By Todd Brady
Vice President for University Ministries, Union University
Back in the day, each summer I went to Camp Carson Youth Music Week. I’ve never been a musician, and I’ve attended other camps which had more of the coolness factor than Youth Music Week. But for my youth group and for friends in other churches, it was the highlight of the summer for us. We wouldn’t have missed it for anything.
For us, it was simply the best week of the year. God did a great work in my life up there on that mountain.
It was there that I met people like Paul Clark and his brother, Ricky who at that time were pouring their lives into young people. As a teenager, I learned from Paul and Ricky that it’s not primarily about how I sing, but who I sing to. All year long, my friends and I looked forward to Bob Brian taking us to Camp Carson. On the way home, we started counting down the days until we’d go back up the mountain again next year. I didn’t know what he was doing at the time, but I’m now thankful for Julian Suggs’s work and heart to lead “One generation (to) commend (God’s) works to another, and (to) declare (God’s) mighty acts.” Psalm 145:4
Those who experienced Camp Carson Youth Music Week know what I’m talking about. Words simply cannot describe how special it was. Trumpet reveille. Classes. Friends. Meals. Worship. After worship fun time. Campfire. Bunk time. Trumpet taps. God was working through it all. There’s so much I could say, but “God. Was. There.” pretty much sums it up.

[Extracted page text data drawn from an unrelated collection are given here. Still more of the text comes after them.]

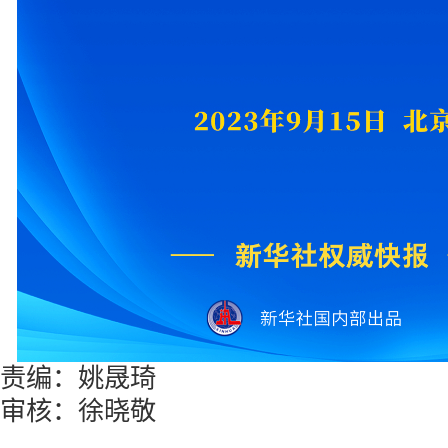
责编：姚晟琦
审核：徐晓敬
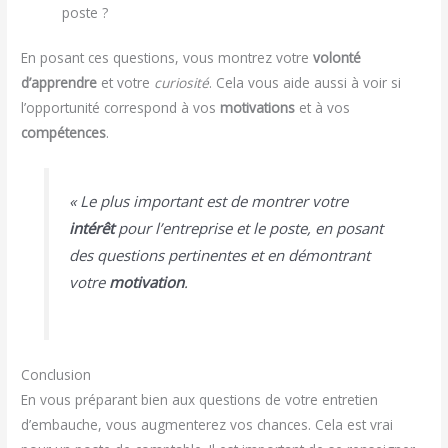
poste ?
En posant ces questions, vous montrez votre
volonté
d’apprendre
et votre
curiosité
. Cela vous aide aussi à voir si
l’opportunité correspond à vos
motivations
et à vos
compétences
.
« Le plus important est de montrer votre
intérêt
pour l’entreprise et le poste, en posant
des questions pertinentes et en démontrant
votre
motivation
.
Conclusion
En vous préparant bien aux questions de votre entretien
d’embauche, vous augmenterez vos chances. Cela est vrai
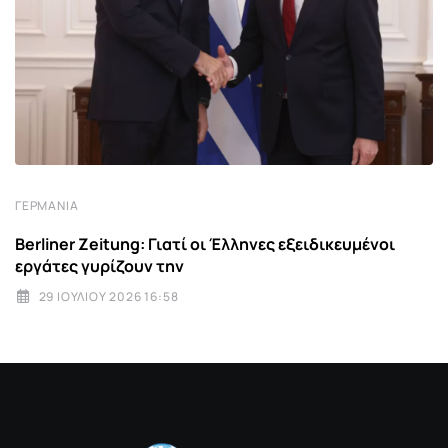
ΓΕΡΜΑΝΊΑ
Berliner Zeitung: Γιατί οι Έλληνες εξειδικευμένοι
εργάτες γυρίζουν την
29 ΙΟΥΛΊΟΥ 2026 16:58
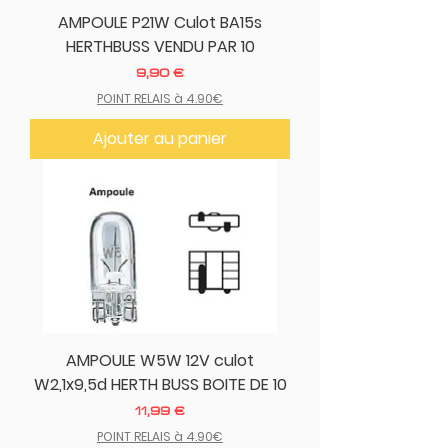
AMPOULE P21W Culot BA15s
HERTHBUSS VENDU PAR 10
Prix
9,90 €
POINT RELAIS à 4.90€
Ajouter au panier
AMPOULE W5W 12V culot
W2,1x9,5d HERTH BUSS BOITE DE 10
Prix
11,99 €
POINT RELAIS à 4.90€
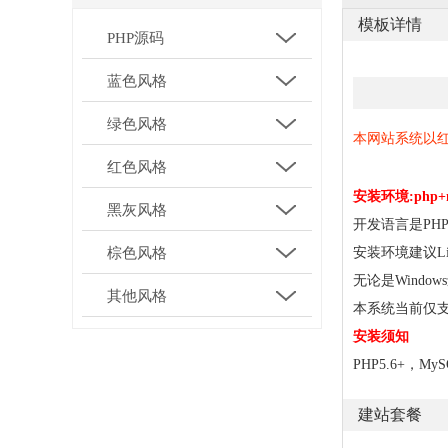
模板详情
PHP源码
蓝色风格
绿色风格
本网站系统以
红色风格
安装环境:
php+
黑灰风格
开发语言是PHP
安装环境建议L
棕色风格
无论是Windows
其他风格
本系统当前仅支持
安装须知
PHP5.6+，My
建站套餐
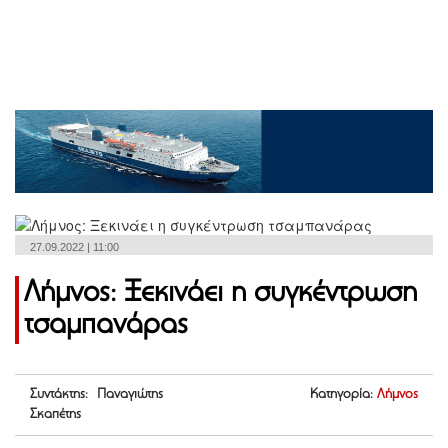
27.09.2022 | 11:00
Λήμνος: Ξεκινάει η συγκέντρωση
τσαμπανάρας
Συντάκτης: Παναγιώτης
Κατηγορία:
Λήμνος
Σκαπέτης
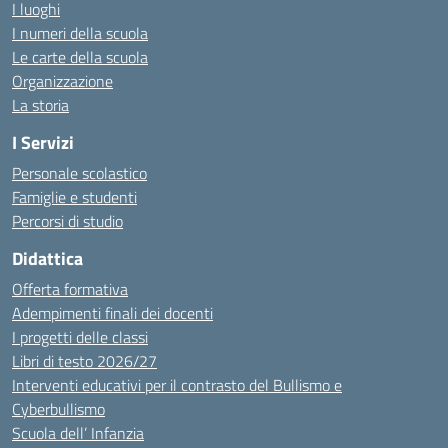
I luoghi
I numeri della scuola
Le carte della scuola
Organizzazione
La storia
I Servizi
Personale scolastico
Famiglie e studenti
Percorsi di studio
Didattica
Offerta formativa
Adempimenti finali dei docenti
I progetti delle classi
Libri di testo 2026/27
Interventi educativi per il contrasto del Bullismo e
Cyberbullismo
Scuola dell’ Infanzia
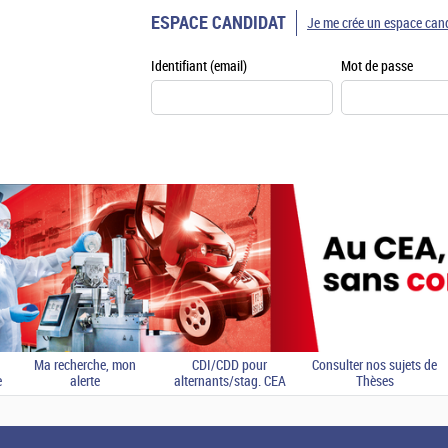
ESPACE CANDIDAT
Je me crée un espace can
Identifiant (email)
Mot de passe
Ma recherche, mon
CDI/CDD pour
Consulter nos sujets de
e
alerte
alternants/stag. CEA
Thèses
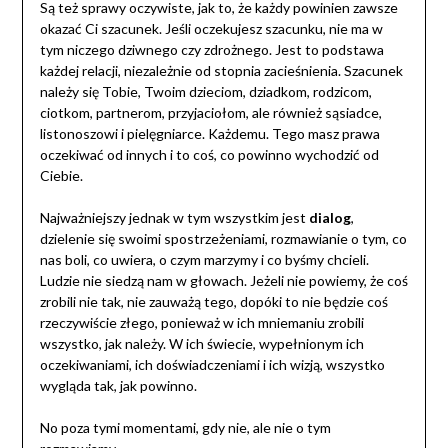
Są też sprawy oczywiste, jak to, że każdy powinien zawsze
okazać Ci szacunek. Jeśli oczekujesz szacunku, nie ma w
tym niczego dziwnego czy zdrożnego. Jest to podstawa
każdej relacji, niezależnie od stopnia zacieśnienia. Szacunek
należy się Tobie, Twoim dzieciom, dziadkom, rodzicom,
ciotkom, partnerom, przyjaciołom, ale również sąsiadce,
listonoszowi i pielęgniarce. Każdemu. Tego masz prawa
oczekiwać od innych i to coś, co powinno wychodzić od
Ciebie.
Najważniejszy jednak w tym wszystkim jest
dialog
,
dzielenie się swoimi spostrzeżeniami, rozmawianie o tym, co
nas boli, co uwiera, o czym marzymy i co byśmy chcieli.
Ludzie nie siedzą nam w głowach. Jeżeli nie powiemy, że coś
zrobili nie tak, nie zauważą tego, dopóki to nie będzie coś
rzeczywiście złego, ponieważ w ich mniemaniu zrobili
wszystko, jak należy. W ich świecie, wypełnionym ich
oczekiwaniami, ich doświadczeniami i ich wizją, wszystko
wygląda tak, jak powinno.
No poza tymi momentami, gdy nie, ale nie o tym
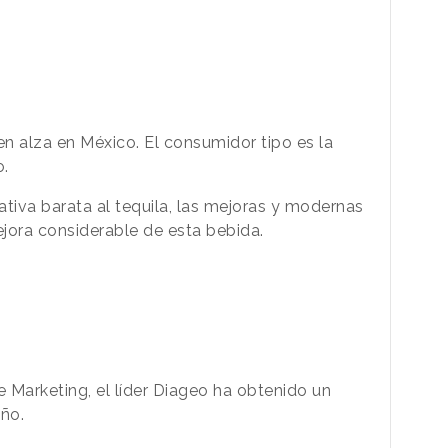
en alza en México.
El consumidor tipo es la
o.
nativa barata al tequila, las mejoras y modernas
jora considerable
de esta bebida.
Marketing, el líder Diageo ha obtenido un
año.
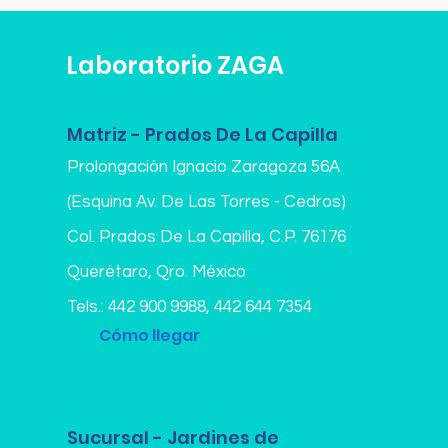
Laboratorio ZAGA
Matriz - Prados De La Capilla
Prolongación Ignacio Zaragoza 56A
(Esquina Av. De Las Torres - Cedros)
Col. Prados De La Capilla,
C.P. 76176
Querétaro, Qro. México
Tels.:
442 900 9988
,
442 644 7354
Cómo llegar
Sucursal - Jardines de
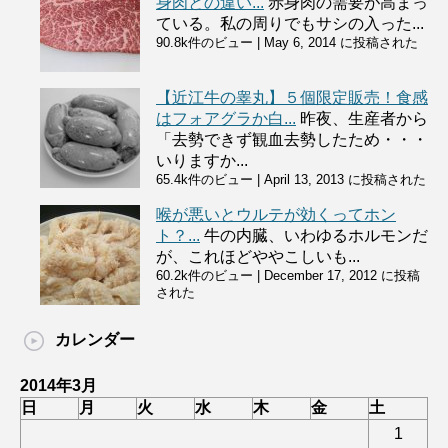
身肉との違い...
赤身肉の需要が高まっ
ている。私の周りでもサシの入った...
90.8k件のビュー
|
May 6, 2014 に投稿された
【近江牛の睾丸】５個限定販売！食感
はフォアグラか白...
昨夜、生産者から
「去勢できず観血去勢したため・・・
いりますか...
65.4k件のビュー
|
April 13, 2013 に投稿された
喉が悪いとウルテが効くってホン
ト？...
牛の内臓、いわゆるホルモンだ
が、これほどややこしいも...
60.2k件のビュー
|
December 17, 2012 に投稿
された
カレンダー
2014年3月
日
月
火
水
木
金
土
1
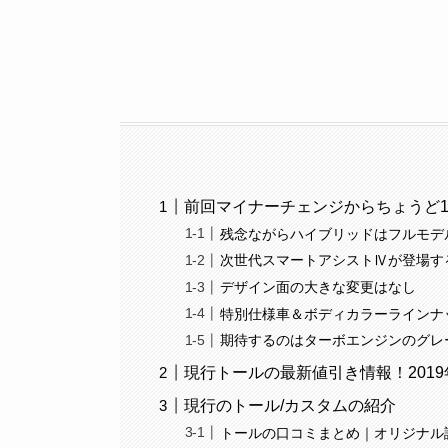
前回マイナーチェンジからちょうど
残念ながらハイブリッドはフルモデ
次世代スマートアシストⅣが登場す
デザイン面の大きな変更はなし
特別仕様車＆ボディカラーラインナ
期待するのはターボエンジンのグレ
現行トールの最新値引き情報！2019年
現行のトール/カスタムの紹介
トールの口コミまとめ｜オリジナル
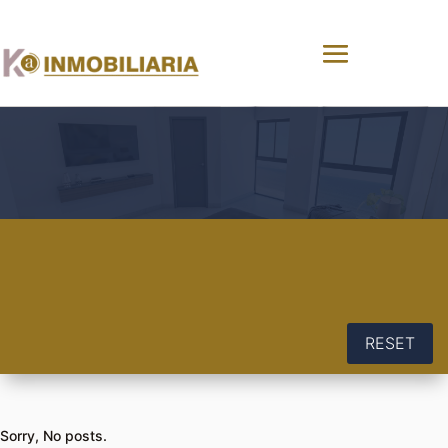
RESET
Sorry, No posts.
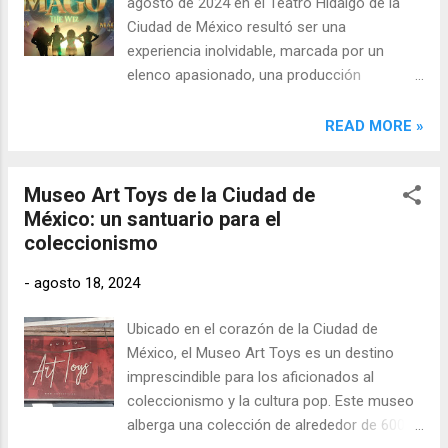
agosto de 2024 en el Teatro Hidalgo de la
Ciudad de México resultó ser una
experiencia inolvidable, marcada por un
elenco apasionado, una producción
impecable, y un emotivo mensaje de
agradecimiento del productor Juan Torres,
READ MORE »
quien celebró el éxito continuo de la obra en
cartelera durante un año.
Museo Art Toys de la Ciudad de
México: un santuario para el
coleccionismo
-
agosto 18, 2024
Ubicado en el corazón de la Ciudad de
México, el Museo Art Toys es un destino
imprescindible para los aficionados al
coleccionismo y la cultura pop. Este museo
alberga una colección de alrededor de 600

I recently attended the Transitional Interim Pastor Training Conference led by the Tennessee Baptist Mission Board’s Steve Holt at Carson Springs Baptist Conference Center (formerly known as Camp Carson).
I had registered months in advance and was not only looking forward to the conference but also to returning to the camp. Even driving up the road to the conference center was special for me. My mind went back to riding in that hot, old, blue and white church bus — wondering if it was going to make it up the hill. It was then that I realized that it had been 28 years since I’d been to Camp Carson.
I got to the center and pulled in the parking lot of Carson Springs. As soon as I opened the door, I heard the familiar sound of water rushing down the mountain in the creek. That was the familiar sound I heard all those years ago as soon as we got out of the bus.
Returning to that place where God spoke so powerfully to you is an overwhelming experience.
During one of the conference breaks, I walked throughout the camp grounds. I went back to Hickory Lodge and thought about the cold showers and the great conversations I had there. I am glad those walls can’t talk — oh, the stories they could tell! I stood at the amphitheater where our choirs sang on the Friday night of camp.
I thought about all the young people who had sung praises to God in that place. At the Canteen, I thought about the money I spent on snacks and Cokes there. At the campfire site, I stood and reflected on the tremendous times I experienced there. I walked by the Mess Hall where we ate and thought about the songs of blessing we would sing as prayers before each of our meals.
But it was the big rock on the way to Stokely Chapel where I lingered. Back then, we had great times in the chapel, but it was sitting on that big rock where I first realized that God had called me into some kind of ministry. I thought about that night many years ago when I sat on that rock.
With no one on the campground and with only the sound of rushing water in the creek, I climbed up on that rock again and just sat there.
Camp Carson is holy ground for me, but in my opinion that rock is the holiest place. At least it is for me — for that is the place where I remember God speaking to me.
When God met Jacob at Bethel, Jacob said “How awesome is this place! This is none other than the house of God, and this is the gate of heaven” (Genesis 28:17).
In Genesis 35, God called Jacob to go back to Bethel, and “[he] called the name of the place where God had spoken with him Bethel.” (v. 15)
For me, Camp Carson is a Bethel. God has been good to let me go back to Bethel.